→ YOUR INSTRUCTIONS:
Arrange every line of the records below as a numbered list, skipping blank lines and leaving out the pictures.

→ RECORD EXTRACTS:
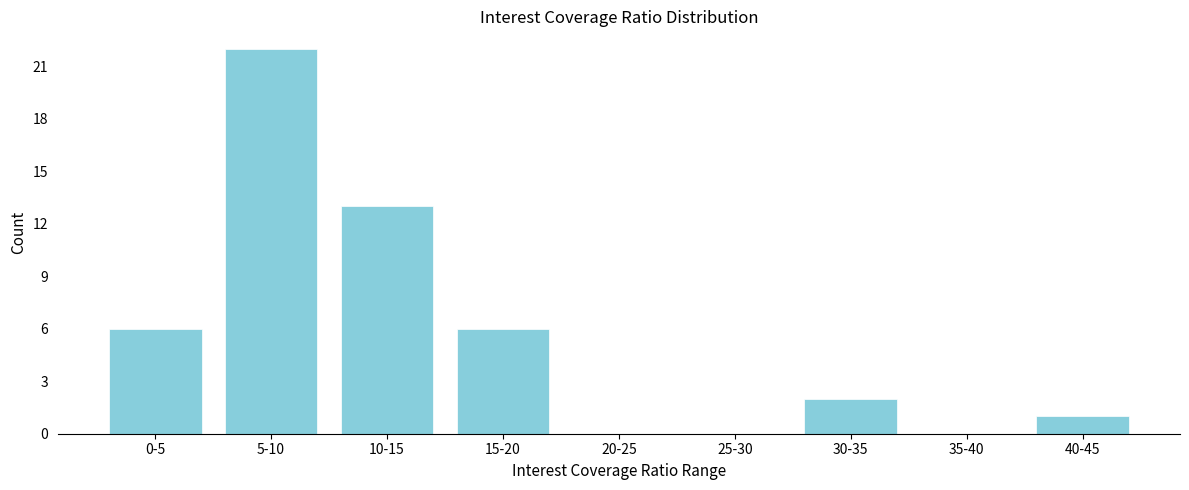

Reading left to right, transcribe all the data shown in this chart.

0-5=6	5-10=22	10-15=13	15-20=6	20-25=0	25-30=0	30-35=2	35-40=0	40-45=1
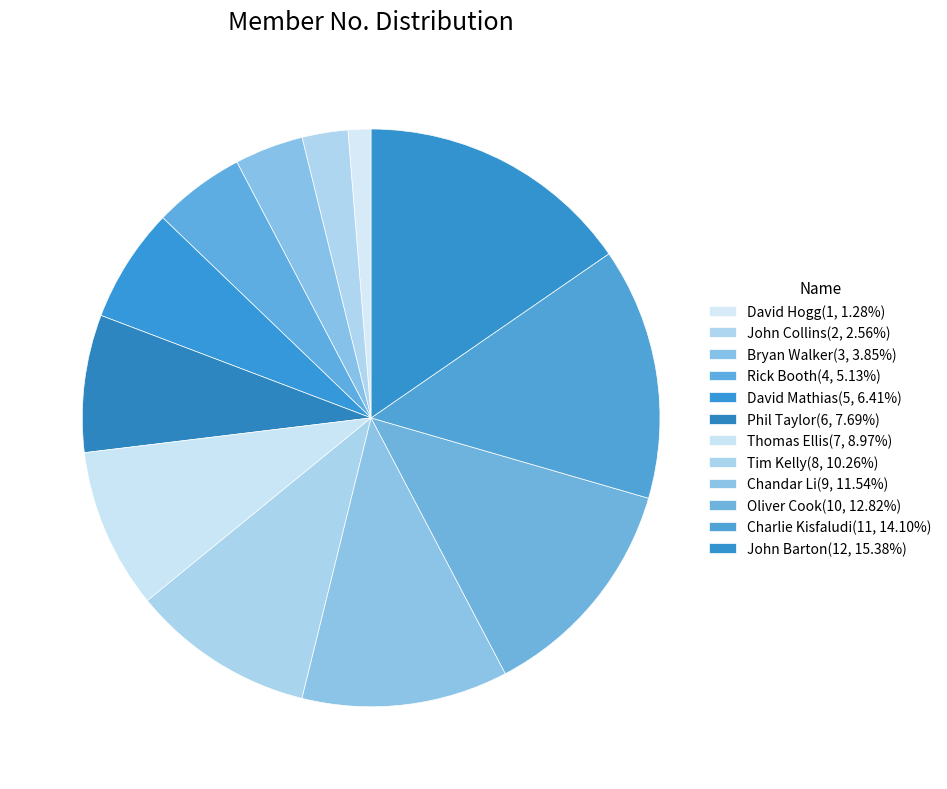

How much of the chart is everything except David Hogg?

98.7%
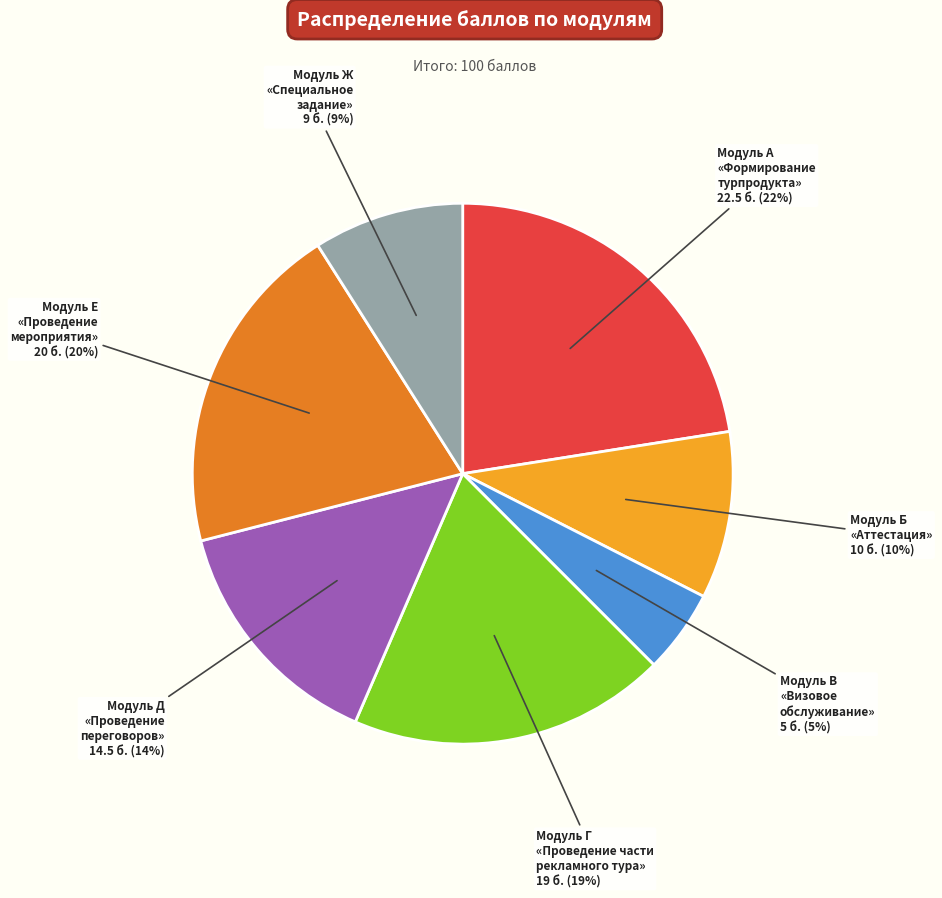

Does any single category account for the majority?

No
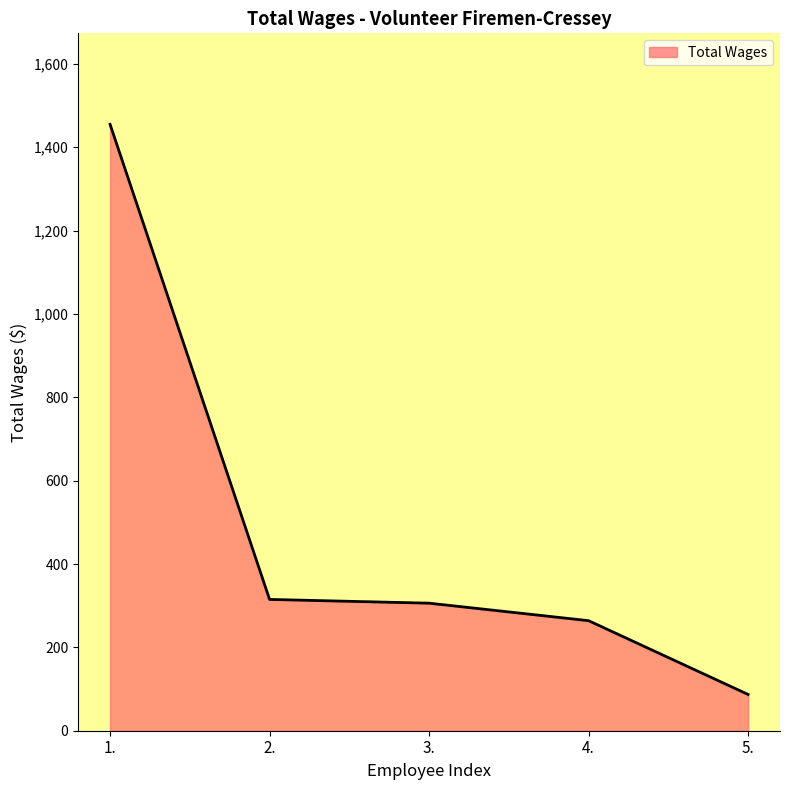

How many values are below 306?

2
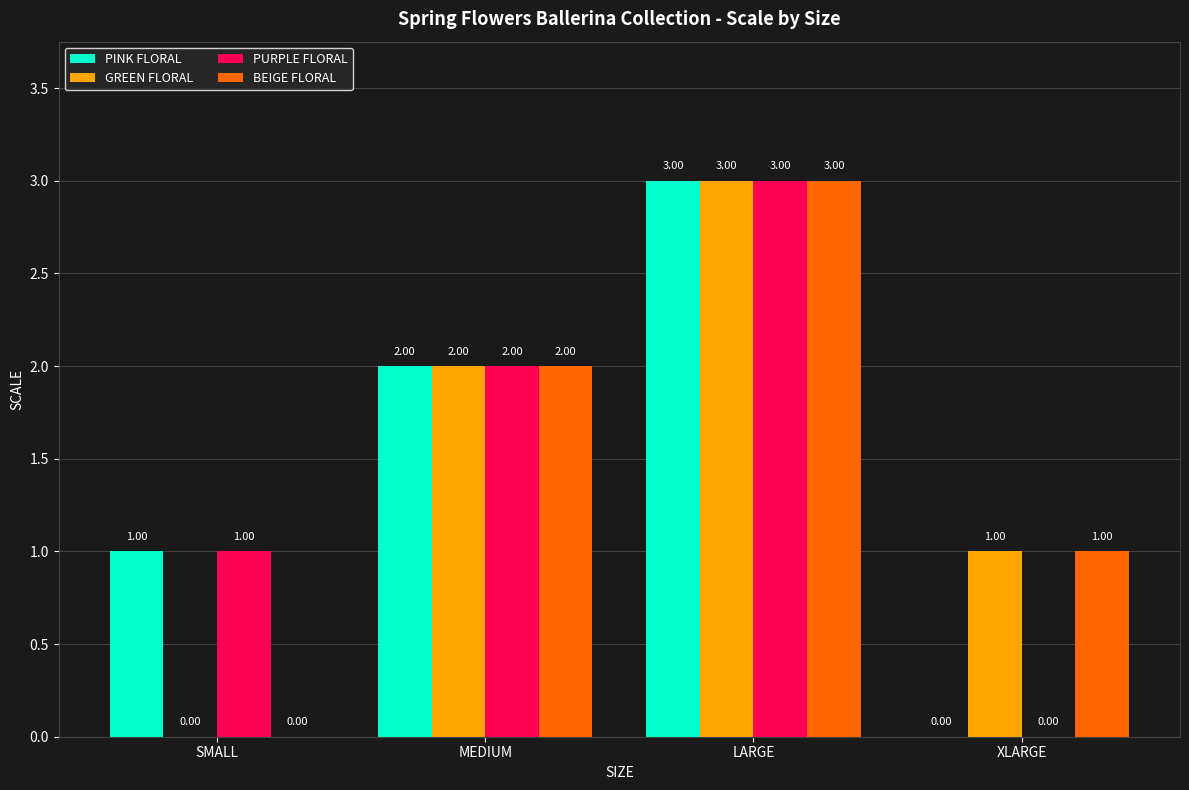

What is the approximate value of PINK FLORAL at MEDIUM?

2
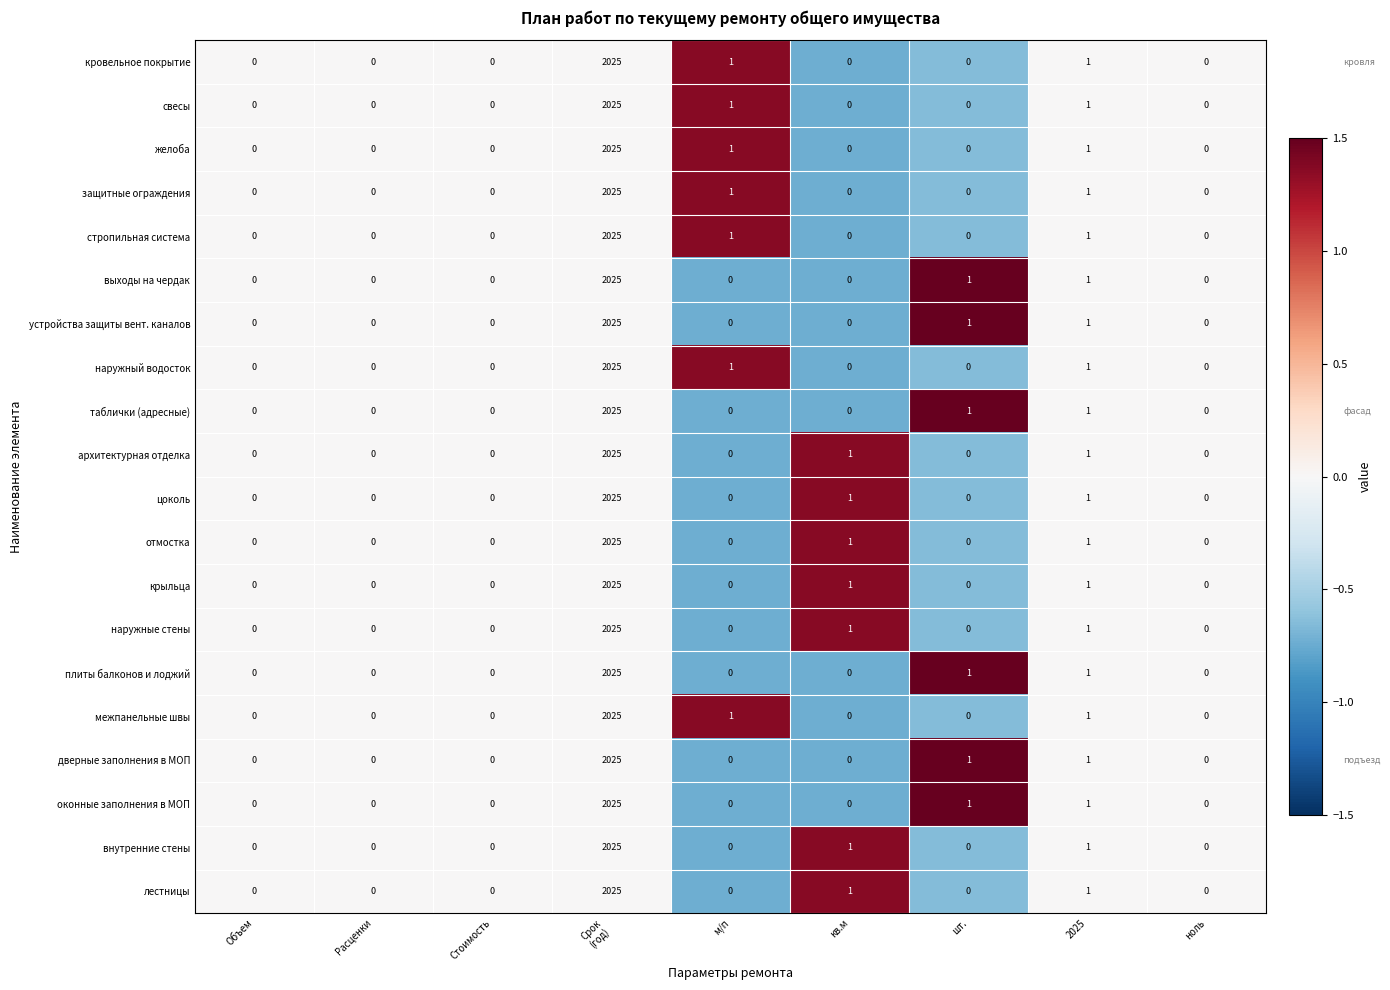

The value of внутренние стены at кв.м is 1. True or false?

True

→ YOUR RESPONSE:
1. Reading left to right, transcribe all the data shown in this chart.
2. 0-5=6	5-10=22	10-15=13	15-20=6	20-25=0	25-30=0	30-35=2	35-40=0	40-45=1
3. How much of the chart is everything except David Hogg?
4. 98.7%
5. Does any single category account for the majority?
6. No
7. How many values are below 306?
8. 2
9. What is the approximate value of PINK FLORAL at MEDIUM?
10. 2
11. The value of внутренние стены at кв.м is 1. True or false?
12. True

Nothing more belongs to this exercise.